Find and copy each line of the data that includes "lines".

[Start of Attachment]

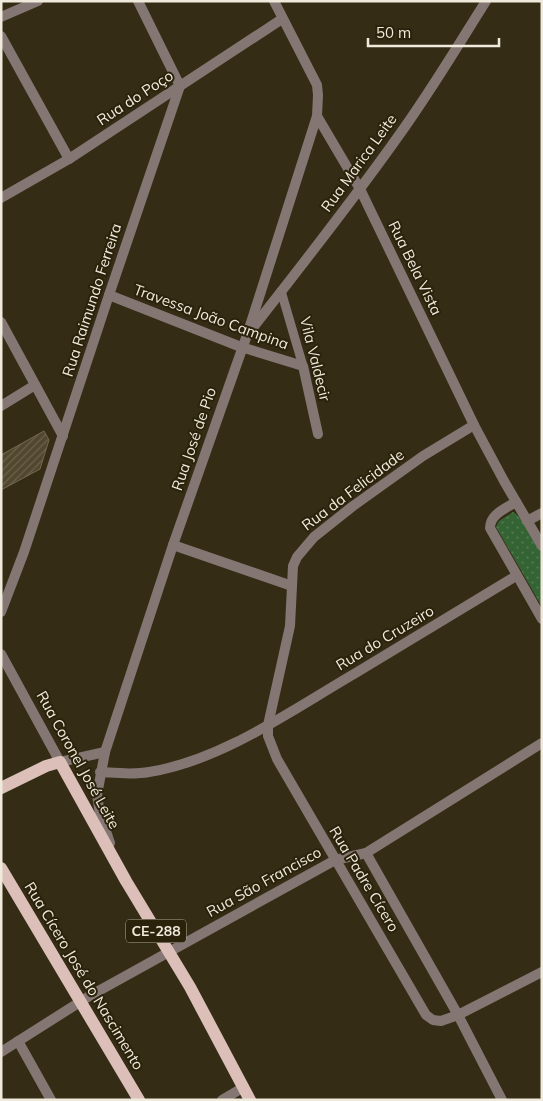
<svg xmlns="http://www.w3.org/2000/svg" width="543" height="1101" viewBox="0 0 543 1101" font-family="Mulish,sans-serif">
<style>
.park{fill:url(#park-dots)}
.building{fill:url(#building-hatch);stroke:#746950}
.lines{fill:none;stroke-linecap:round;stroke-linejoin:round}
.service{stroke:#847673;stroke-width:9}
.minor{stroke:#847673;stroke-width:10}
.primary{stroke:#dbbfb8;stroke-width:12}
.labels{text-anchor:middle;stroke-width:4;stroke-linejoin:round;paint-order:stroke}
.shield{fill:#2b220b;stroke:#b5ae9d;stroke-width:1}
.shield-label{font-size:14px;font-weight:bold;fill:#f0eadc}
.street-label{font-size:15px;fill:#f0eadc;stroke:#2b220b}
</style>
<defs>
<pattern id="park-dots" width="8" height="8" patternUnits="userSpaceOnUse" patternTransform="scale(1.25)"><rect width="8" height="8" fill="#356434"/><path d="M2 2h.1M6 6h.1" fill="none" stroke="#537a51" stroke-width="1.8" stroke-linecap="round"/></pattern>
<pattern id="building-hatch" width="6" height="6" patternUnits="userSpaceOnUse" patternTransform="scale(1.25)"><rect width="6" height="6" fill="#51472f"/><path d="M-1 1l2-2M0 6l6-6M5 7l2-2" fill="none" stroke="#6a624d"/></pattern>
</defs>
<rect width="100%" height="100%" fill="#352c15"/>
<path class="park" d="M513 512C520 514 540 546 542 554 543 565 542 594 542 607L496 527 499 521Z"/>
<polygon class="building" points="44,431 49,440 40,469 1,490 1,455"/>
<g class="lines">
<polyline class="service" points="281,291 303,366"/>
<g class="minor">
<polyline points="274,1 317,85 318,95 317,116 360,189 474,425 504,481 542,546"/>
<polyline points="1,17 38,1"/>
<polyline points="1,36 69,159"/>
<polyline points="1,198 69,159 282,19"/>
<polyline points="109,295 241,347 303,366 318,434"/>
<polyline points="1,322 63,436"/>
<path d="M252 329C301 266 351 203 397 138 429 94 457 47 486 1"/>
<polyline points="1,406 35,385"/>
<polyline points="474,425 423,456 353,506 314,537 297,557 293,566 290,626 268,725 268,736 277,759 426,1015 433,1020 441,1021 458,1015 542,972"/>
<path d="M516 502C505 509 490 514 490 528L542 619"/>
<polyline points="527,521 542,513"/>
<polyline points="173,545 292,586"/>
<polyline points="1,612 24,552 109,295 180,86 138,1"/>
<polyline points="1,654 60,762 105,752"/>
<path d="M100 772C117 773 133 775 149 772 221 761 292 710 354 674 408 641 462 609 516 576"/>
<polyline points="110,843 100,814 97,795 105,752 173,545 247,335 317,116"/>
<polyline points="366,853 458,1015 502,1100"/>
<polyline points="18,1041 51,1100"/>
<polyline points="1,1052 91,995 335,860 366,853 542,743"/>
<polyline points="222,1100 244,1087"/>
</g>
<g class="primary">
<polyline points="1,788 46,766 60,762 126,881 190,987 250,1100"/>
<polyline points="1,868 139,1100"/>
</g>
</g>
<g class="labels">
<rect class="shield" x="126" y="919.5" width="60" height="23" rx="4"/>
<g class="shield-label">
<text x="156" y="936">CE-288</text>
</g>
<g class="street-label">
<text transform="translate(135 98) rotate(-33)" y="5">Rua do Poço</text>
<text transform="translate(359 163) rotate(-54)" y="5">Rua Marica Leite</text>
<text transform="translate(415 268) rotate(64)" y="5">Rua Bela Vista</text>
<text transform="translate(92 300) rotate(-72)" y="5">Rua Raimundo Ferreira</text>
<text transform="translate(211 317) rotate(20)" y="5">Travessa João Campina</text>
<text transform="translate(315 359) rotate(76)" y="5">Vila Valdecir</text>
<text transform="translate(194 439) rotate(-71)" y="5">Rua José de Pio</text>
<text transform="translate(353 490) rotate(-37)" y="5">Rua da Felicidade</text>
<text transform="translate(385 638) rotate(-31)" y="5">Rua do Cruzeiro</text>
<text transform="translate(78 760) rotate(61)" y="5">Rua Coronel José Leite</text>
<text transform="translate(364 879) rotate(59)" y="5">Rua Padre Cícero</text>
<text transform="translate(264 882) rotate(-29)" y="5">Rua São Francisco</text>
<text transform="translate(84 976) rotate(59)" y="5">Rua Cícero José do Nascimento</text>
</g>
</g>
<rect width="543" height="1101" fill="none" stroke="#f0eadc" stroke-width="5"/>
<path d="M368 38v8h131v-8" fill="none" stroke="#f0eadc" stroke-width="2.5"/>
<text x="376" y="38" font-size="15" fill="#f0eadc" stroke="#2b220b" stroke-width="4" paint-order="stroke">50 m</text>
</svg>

[End of Attachment]

— FINAL ANSWER —
.lines{fill:none;stroke-linecap:round;stroke-linejoin:round}
<g class="lines">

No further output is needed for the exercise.